= Work order =
Format as a JSON list of strings, one string per line and no blank lines, the lines between the one containing "South Africa National Cricket Team" and the one containing "South Africa holds a", inclusive.

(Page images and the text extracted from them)
####

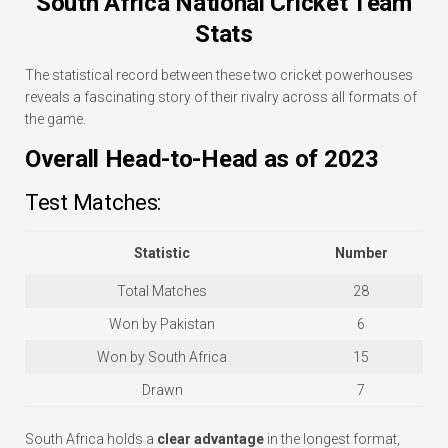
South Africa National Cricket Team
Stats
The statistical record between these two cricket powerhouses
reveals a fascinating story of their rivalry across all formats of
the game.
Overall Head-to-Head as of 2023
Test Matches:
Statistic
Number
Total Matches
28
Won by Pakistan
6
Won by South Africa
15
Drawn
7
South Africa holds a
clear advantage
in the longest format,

####

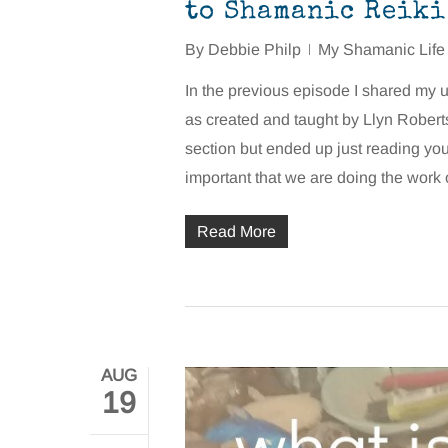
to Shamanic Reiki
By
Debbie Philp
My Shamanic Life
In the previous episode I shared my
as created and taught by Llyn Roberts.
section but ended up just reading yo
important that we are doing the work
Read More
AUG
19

####

= Solution below =
[
  "South Africa National Cricket Team",
  "Stats",
  "The statistical record between these two cricket powerhouses",
  "reveals a fascinating story of their rivalry across all formats of",
  "the game.",
  "Overall Head-to-Head as of 2023",
  "Test Matches:",
  "Statistic",
  "Number",
  "Total Matches",
  "28",
  "Won by Pakistan",
  "6",
  "Won by South Africa",
  "15",
  "Drawn",
  "7",
  "South Africa holds a"
]